● Given entries
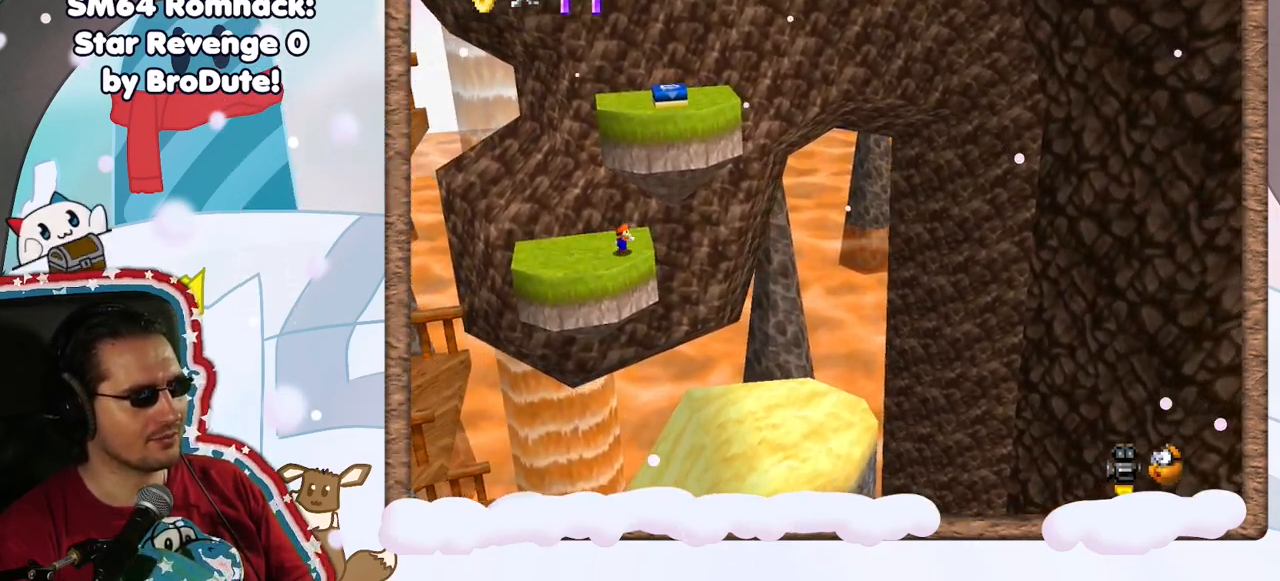
{"buttons": [], "left_stick": "left", "events": [[50, "left_stick", "up-left"], [267, "left_stick", "left"]]}
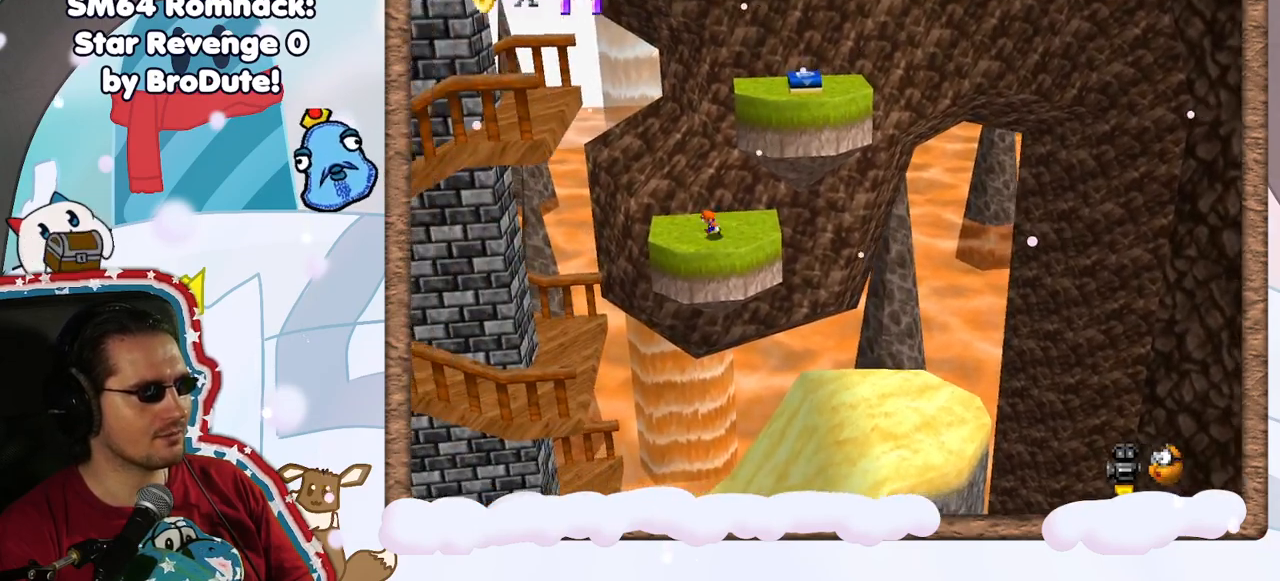
{"buttons": ["A"], "left_stick": "right", "events": [[150, "left_stick", "right"], [217, "A", "down"]]}
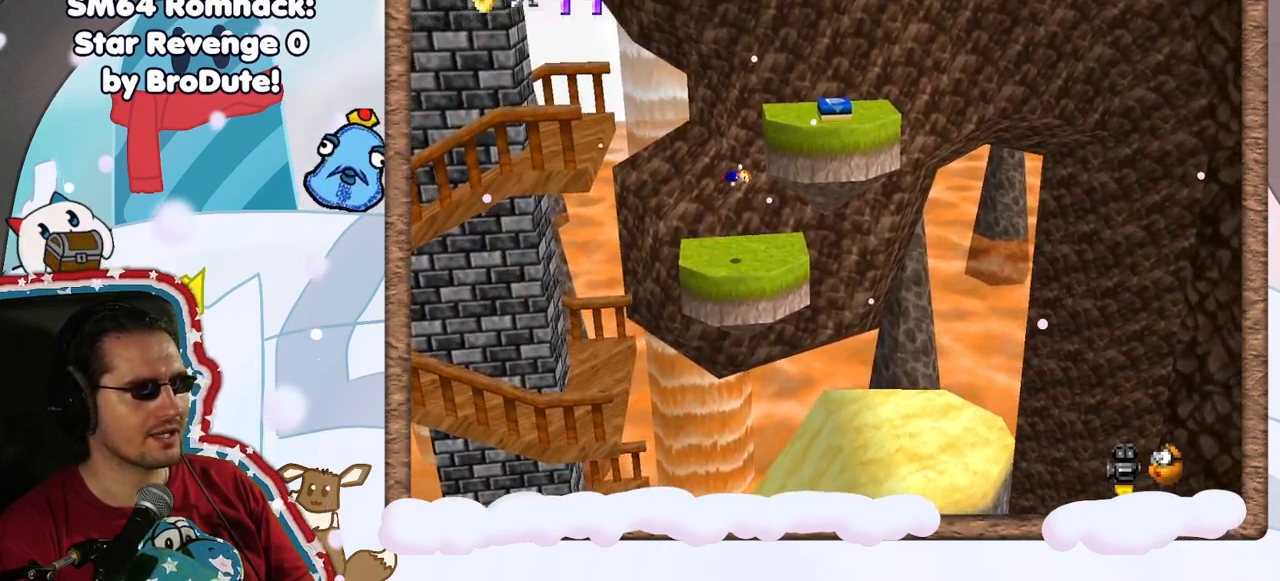
{"buttons": ["A"], "left_stick": "right", "events": [[150, "A", "up"], [300, "A", "down"]]}
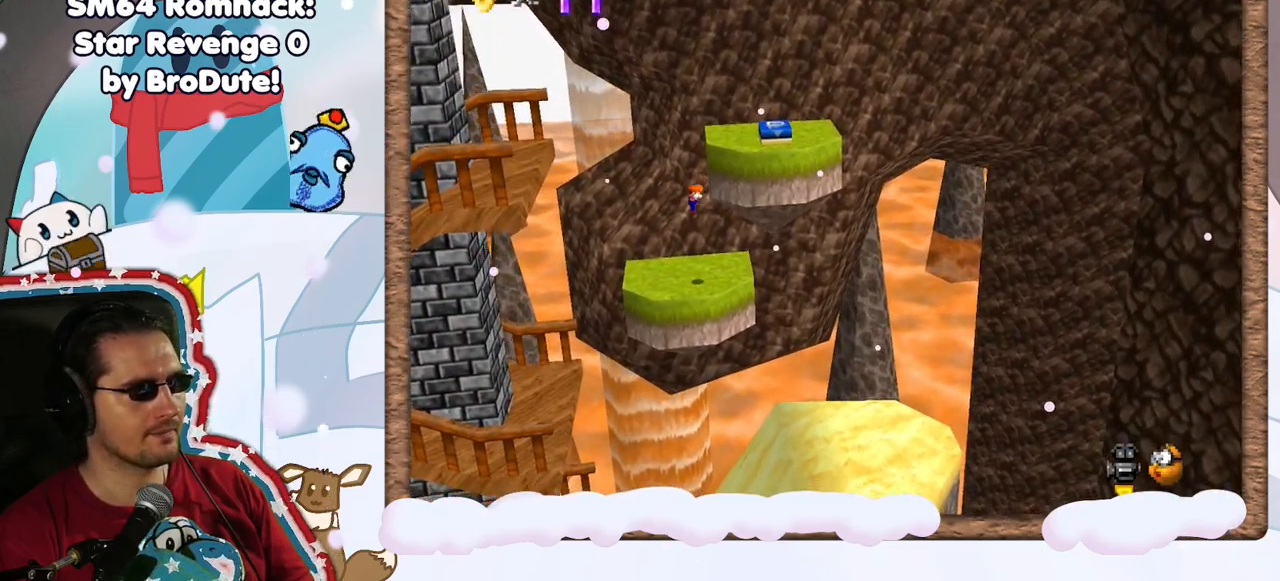
{"buttons": [], "left_stick": "up", "events": [[233, "A", "up"], [250, "left_stick", "up-left"], [300, "left_stick", "left"], [417, "left_stick", "center"], [483, "left_stick", "up"]]}
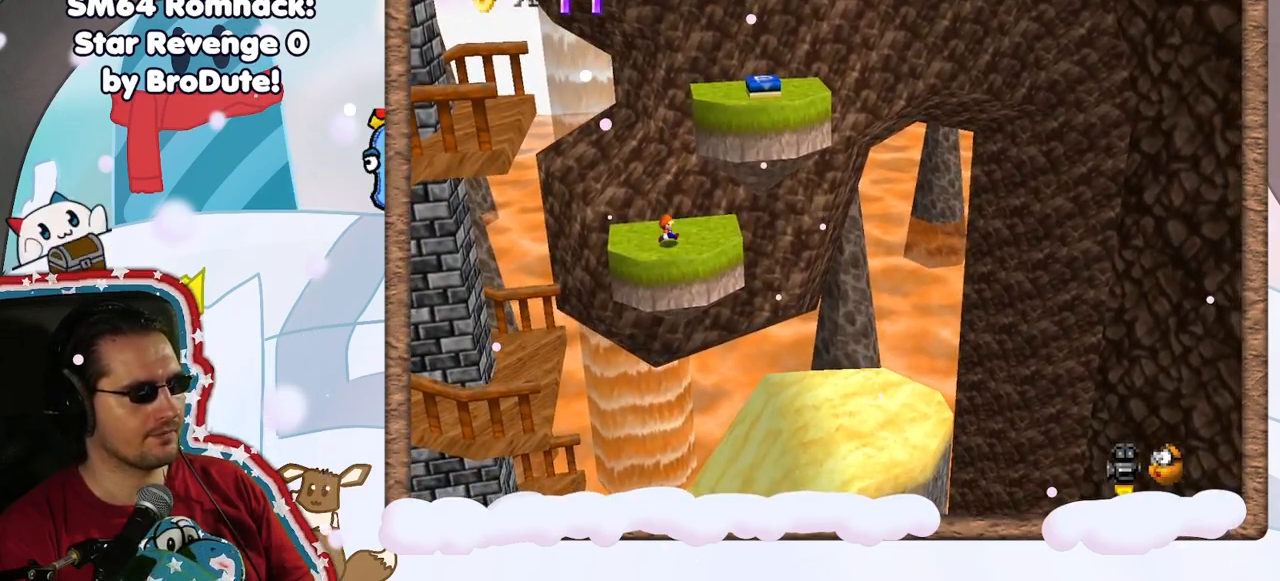
{"buttons": [], "left_stick": "left", "events": [[33, "left_stick", "up-right"], [233, "left_stick", "up-left"], [500, "left_stick", "left"]]}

● What to produce
Lines that contain "down" should be pulled from the entries above and reported.

● Solution to this exercise
{"buttons": ["A"], "left_stick": "right", "events": [[150, "left_stick", "right"], [217, "A", "down"]]}
{"buttons": ["A"], "left_stick": "right", "events": [[150, "A", "up"], [300, "A", "down"]]}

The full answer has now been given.